My depression was always tied up with the conviction that I was literally good for nothing. I spent most of my life up to the age of thirty believing that I would never work. In my twenties I drifted between postgraduate study, periods of unemployment and temporary jobs. In each of these roles, I felt that I didn’t really belong — in postgraduate study, because I was a dilettante who had somehow faked his way through, not a proper scholar; in unemployment, because I wasn’t really unemployed, like those who were honestly seeking work, but a shirker; and in temporary jobs, because I felt I was performing incompetently, and in any case I didn’t really belong in these office or factory jobs, not because I was ‘too good’ for them, but — very much to the contrary — because I was over-educated and useless, taking the job of someone who needed and deserved it more than I did. Even when I was on a psychiatric ward, I felt I was not really depressed — I was only simulating the condition in order to avoid work, or in the infernally paradoxical logic of depression, I was simulating it in order to conceal the fact that I was not capable of working, and that there was no place at all for me in society.

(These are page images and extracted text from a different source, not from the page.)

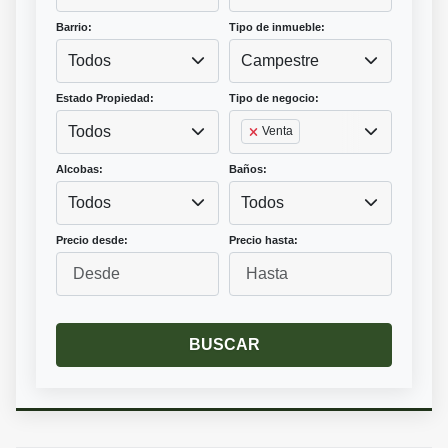
Barrio:
Tipo de inmueble:
Todos
Campestre
Estado Propiedad:
Tipo de negocio:
Todos
Venta
Alcobas:
Baños:
Todos
Todos
Precio desde:
Precio hasta:
BUSCAR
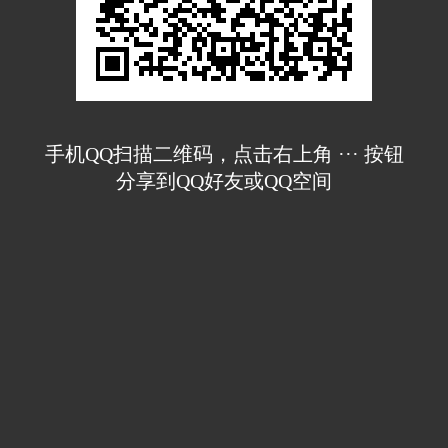
手机QQ扫描二维码，点击右上角 ··· 按钮
分享到QQ好友或QQ空间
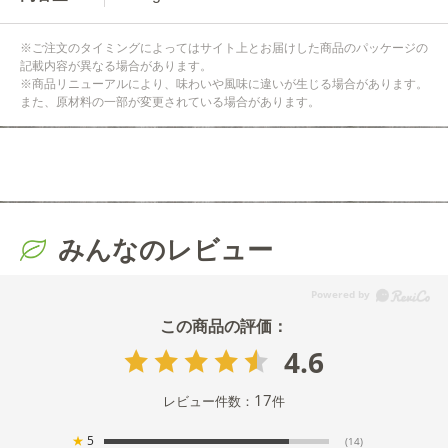
※ご注文のタイミングによってはサイト上とお届けした商品のパッケージの
記載内容が異なる場合があります。
※商品リニューアルにより、味わいや風味に違いが生じる場合があります。
また、原材料の一部が変更されている場合があります。
みんなのレビュー
4.6
17
レビュー件数：
件
★
5
(14)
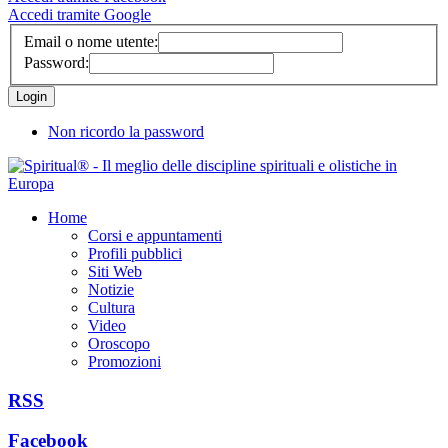
Accedi tramite Google
Email o nome utente:
Password:
Non ricordo la password
Home
Corsi e appuntamenti
Profili pubblici
Siti Web
Notizie
Cultura
Video
Oroscopo
Promozioni
RSS
Facebook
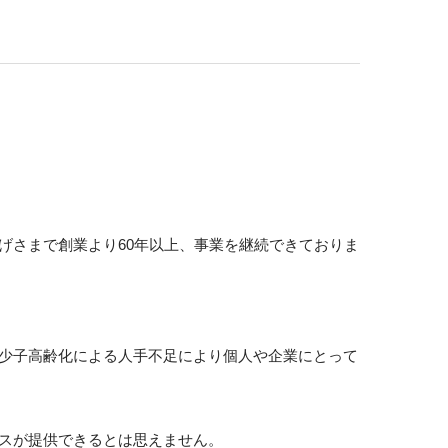
げさまで創業より60年以上、事業を継続できておりま
少子高齢化による人手不足により個人や企業にとって
スが提供できるとは思えません。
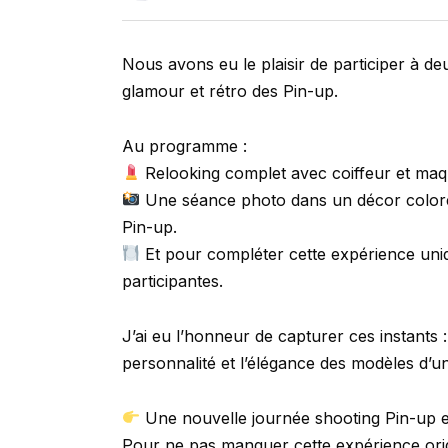
Nous avons eu le plaisir de participer à d
glamour et rétro des Pin-up.
Au programme :
Relooking complet avec coiffeur et maqu
Une séance photo dans un décor coloré et
Pin-up.
Et pour compléter cette expérience uniq
participantes.
J’ai eu l’honneur de capturer ces instants
personnalité et l’élégance des modèles d’un
Une nouvelle journée shooting Pin-up est
Pour ne pas manquer cette expérience ori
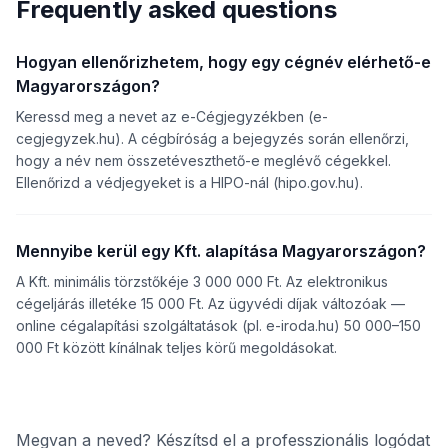
Frequently asked questions
Hogyan ellenőrizhetem, hogy egy cégnév elérhető-e
Magyarországon?
Keressd meg a nevet az e-Cégjegyzékben (e-
cegjegyzek.hu). A cégbíróság a bejegyzés során ellenőrzi,
hogy a név nem összetéveszthető-e meglévő cégekkel.
Ellenőrizd a védjegyeket is a HIPO-nál (hipo.gov.hu).
Mennyibe kerül egy Kft. alapítása Magyarországon?
A Kft. minimális törzstőkéje 3 000 000 Ft. Az elektronikus
cégeljárás illetéke 15 000 Ft. Az ügyvédi díjak változóak —
online cégalapítási szolgáltatások (pl. e-iroda.hu) 50 000–150
000 Ft között kínálnak teljes körű megoldásokat.
Megvan a neved? Készítsd el a professzionális logódat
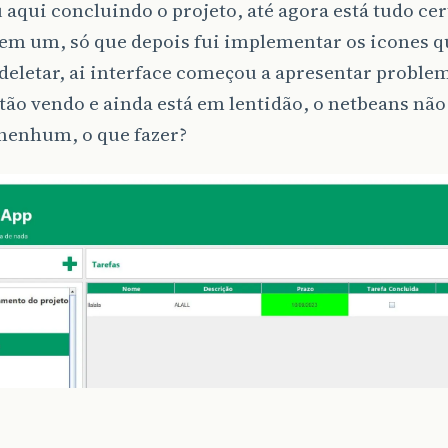
 aqui concluindo o projeto, até agora está tudo ce
m um, só que depois fui implementar os icones que
 deletar, ai interface começou a apresentar proble
tão vendo e ainda está em lentidão, o netbeans nã
 nenhum, o que fazer?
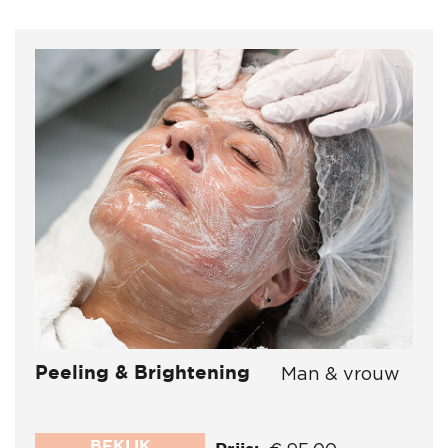
Peeling & Brightening
Man & vrouw
BEKIJK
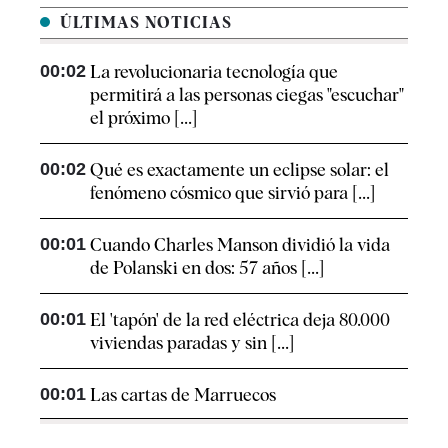
ÚLTIMAS NOTICIAS
00:02
La revolucionaria tecnología que
permitirá a las personas ciegas "escuchar"
el próximo [...]
00:02
Qué es exactamente un eclipse solar: el
fenómeno cósmico que sirvió para [...]
00:01
Cuando Charles Manson dividió la vida
de Polanski en dos: 57 años [...]
00:01
El 'tapón' de la red eléctrica deja 80.000
viviendas paradas y sin [...]
00:01
Las cartas de Marruecos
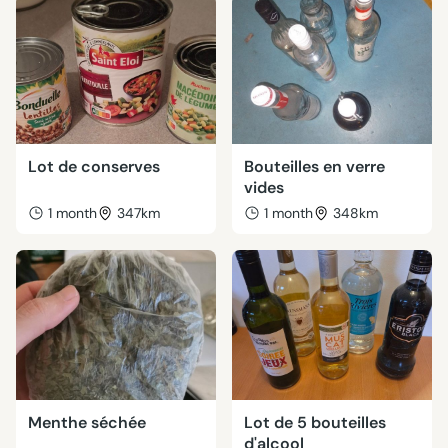
Lot de conserves
Bouteilles en verre
vides
1 month
347km
1 month
348km
Menthe séchée
Lot de 5 bouteilles
d'alcool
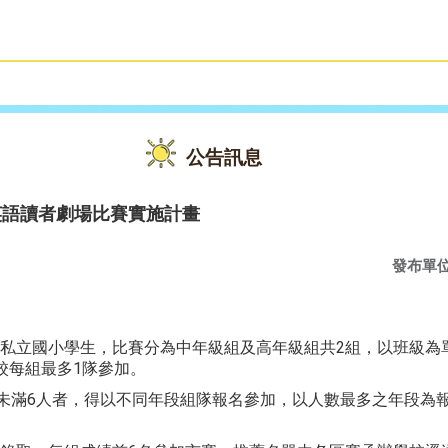
雙語教育
活動花絮
公告訊息
英語讀者劇場比賽實施計畫
發布單
私立國小學生，比賽分為中年級組及高年級組共2組，以班級為
校每組最多1隊參加。
生未滿6人者，得以不同年段組隊報名參加，以人數最多之年段為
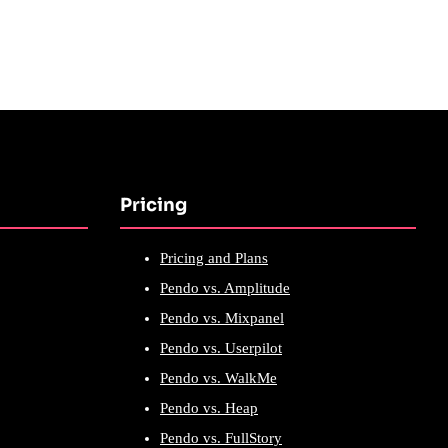
Pricing
Pricing and Plans
Pendo vs. Amplitude
Pendo vs. Mixpanel
Pendo vs. Userpilot
Pendo vs. WalkMe
Pendo vs. Heap
Pendo vs. FullStory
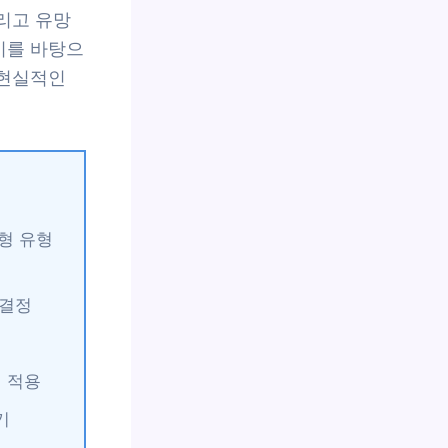
그리고 유망
기를 바탕으
 현실적인
전형 유형
 결정
전 적용
기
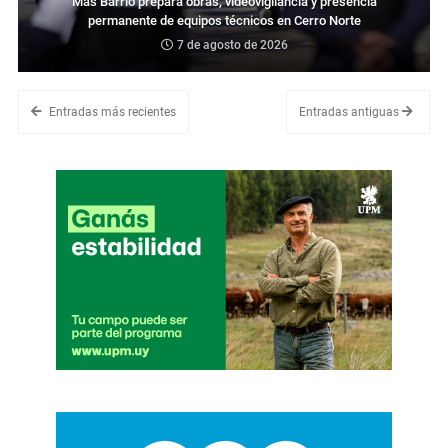
Más Barrio prepara obras, videovigilancia y presencia
permanente de equipos técnicos en Cerro Norte
7 de agosto de 2026
Entradas más recientes
Entradas antiguas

When I eventually got a job as lecturer in a Further Education college, I was for a while elated — yet by its very nature this elation showed that I had not shaken off the feelings of worthlessness that would soon lead to further periods of depression. I lacked the calm confidence of one born to the role. At some not very submerged level, I evidently still didn’t believe that I was the kind of person who could do a job like teaching. But where did this belief come from? […] The form of social power that had most effect on me was class power, although of course gender, race and other forms of oppression work by producing the same sense of ontological inferiority, which is best expressed in exactly the thought I articulated above: that one is not the kind of person who can fulfill roles which are earmarked for the dominant group.

In disavowing Mark’s class position, CP simply echoes the depressive voice in Mark’s own head. “That’s not the right job for you.” Well, what is?

Just as infuriating, in light of this, is CP’s passive advocation for “joyful militancy”, as if this too is alien to Mark’s own writings. (It’s not.) But similarities between these positions elsewhere does not undermine the tone of “Exiting the Vampire Castle”. It’s okay — good even — to get sad; to get angry. It’s a question of why you feel that way and what you do with it. Again, Mark wrote of the goal for himself: “From anger and sadness to collective joy…

“Exiting the Vampire Castle” was just that — an exit — but Mark went on to do far more valuable things elsewhere and in other contexts. Exiting was his first step on the road to collective joy — an affect that is very rare on Twitter these days and just as rare in meatspace — but he did a great deal to try and find it. All he found on Twitter was anger and bitterness, misdirected, turned inwards, with no one to make contact with it.

Resonantly, Mark wrote about this kind of contact when reviewing Sleaford Mods’ album Divide & Exit for The Wire:

It isn’t always the role of political music to come up with solutions. But nothing could be more urgent than the questions which Sleaford Mods pose: who will make contact with the anger and frustration that Williamson articulates? Who can convert this bad affect into a new political project?

Not CP, that’s for sure.


  1. Cheers for taking the time to respond. I strongly suspect that we’re rapidly approaching the point – if we haven’t reached it already – where there’s not much more to add except a restatement of entrenched positions, but I will try and get around to writing up a response, although it’s likely to take a while before I get around to it.